• [EXERCISE] Images excepted, the data below must be repeated exactly.

• [DATA BLOCK]
Content starts
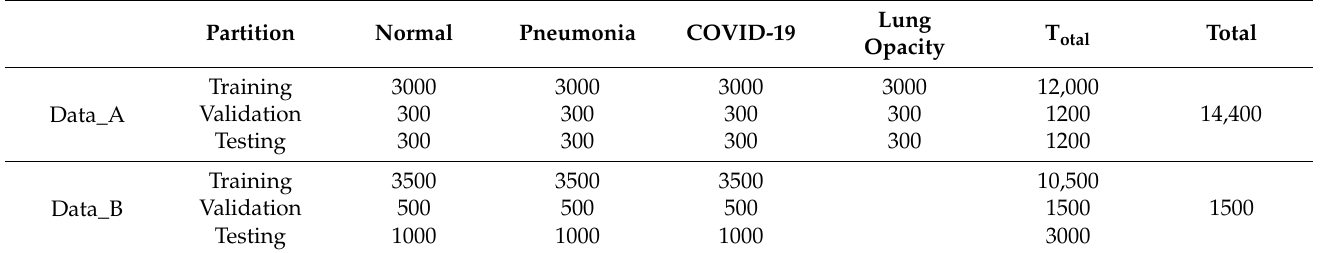
Table 2. Dataset distribution of the proposed method.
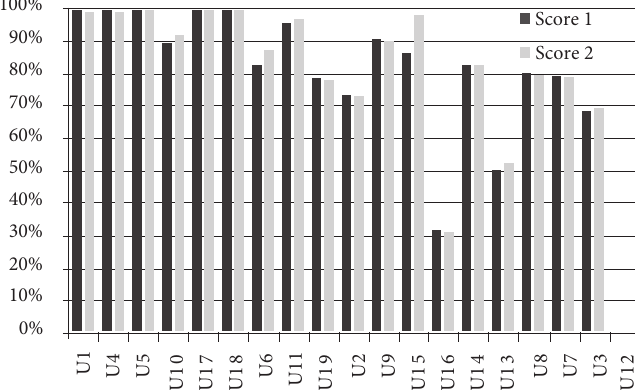
Fig. 3. University efficiency scores taking into account the environmental variables: Score 1 – without restrictions on the environmental variable weights, Score 2 – with restrictions on the environmental variable weights Source: Calculations by the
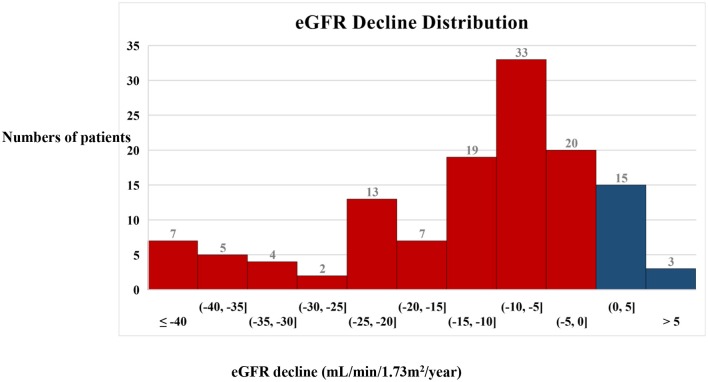
Distribution of the annual decline in eGFR in the patients. A histogram showing the distribution of the annual decline in eGFR in the patients. Blue bars indicate an increase in eGFR and red bars indicate a decrease in eGFR.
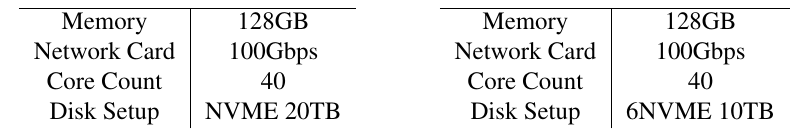
Table 1. Kansas City (left) and UCSD(right) server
Content ends
• [WRITTEN RESPONSE]
Table 2. Dataset distribution of the proposed method.
Fig. 3. University efficiency scores taking into account the environmental variables: Score 1 – without restrictions on the environmental variable weights, Score 2 – with restrictions on the environmental variable weights Source: Calculations by the
Distribution of the annual decline in eGFR in the patients. A histogram showing the distribution of the annual decline in eGFR in the patients. Blue bars indicate an increase in eGFR and red bars indicate a decrease in eGFR.
Table 1. Kansas City (left) and UCSD(right) server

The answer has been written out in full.